Just to elaborate on what other people have said, numpy is an especially bad module to use import * with.
pylab is meant for interactive use, and it's fine there. No one wants to type pylab.zeros over and over in a shell when they could just type zeros. However, as soon as you start writing code, everything changes. You're typing it once and it's staying around potentially forever, and other people (e.g. yourself a year down the road) are probably going to be trying to figure out what the heck you were doing.
In addition to what @unutbu already said about overriding python's builtin sum, float int, etc, and to what everyone has said about not knowing where a function came from, numpy and pylab are very large namespaces.
numpy has 566 functions, variables, classes, etc within its namespace. That's a lot! pylab has 930! (And with pylab, these come from quite a few different modules.)
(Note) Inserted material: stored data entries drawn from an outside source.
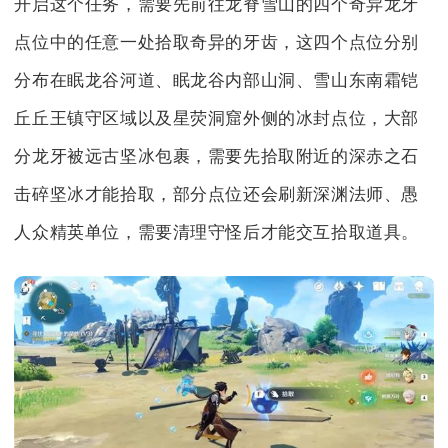
开启这个任务，需要先前往龙脊雪山的四个奇异龙牙
点位中的任意一处拾取奇异的牙齿，这四个点位分别
分布在眠龙谷河道、眠龙谷内部山洞、雪山东南霜铠
丘丘王镇守区域以及星荧洞窟外侧的冰封点位，大部
分龙牙被远古坚冰包裹，需要先拾取附近的深赤之石
击碎坚冰才能拾取，部分点位还会刷新深渊法师、愚
人众精英单位，需要清理守怪后才能交互拾取道具。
Sure, it's easy enough to guess where zeros or ones or array is from, but what about source or DataSource or lib.utils? (all of these will be in your local namespace if you do from numpy import *
If you have a even slightly larger project, there's a good chance you're going to have a local variable or a variable in another file that's named similar to something in a big module like numpy. Suddenly, you start to care a lot more about exactly what it is that you're calling!
As another example, how would you distinguish between pylab's fft function and numpy's fft module?
Depending on whether you do
from numpy import *
from pylab import *
or:
from pylab import *
from numpy import *
fft is a completely different thing with completely different behavior! (i.e. trying to call fft in the second case will raise an error.)
All in all, you should always avoid from module import *, but it's an especially bad idea in the case of numpy, scipy, et. al. because they're such large namespaces.
Of course all that having been said, if you're just futzing around in a shell trying to quickly get a plot of some data before move on to actually doing something with it, then sure, use pylab. That's what it's there for. Just don't write something that way that anyone might try to read later on down the road!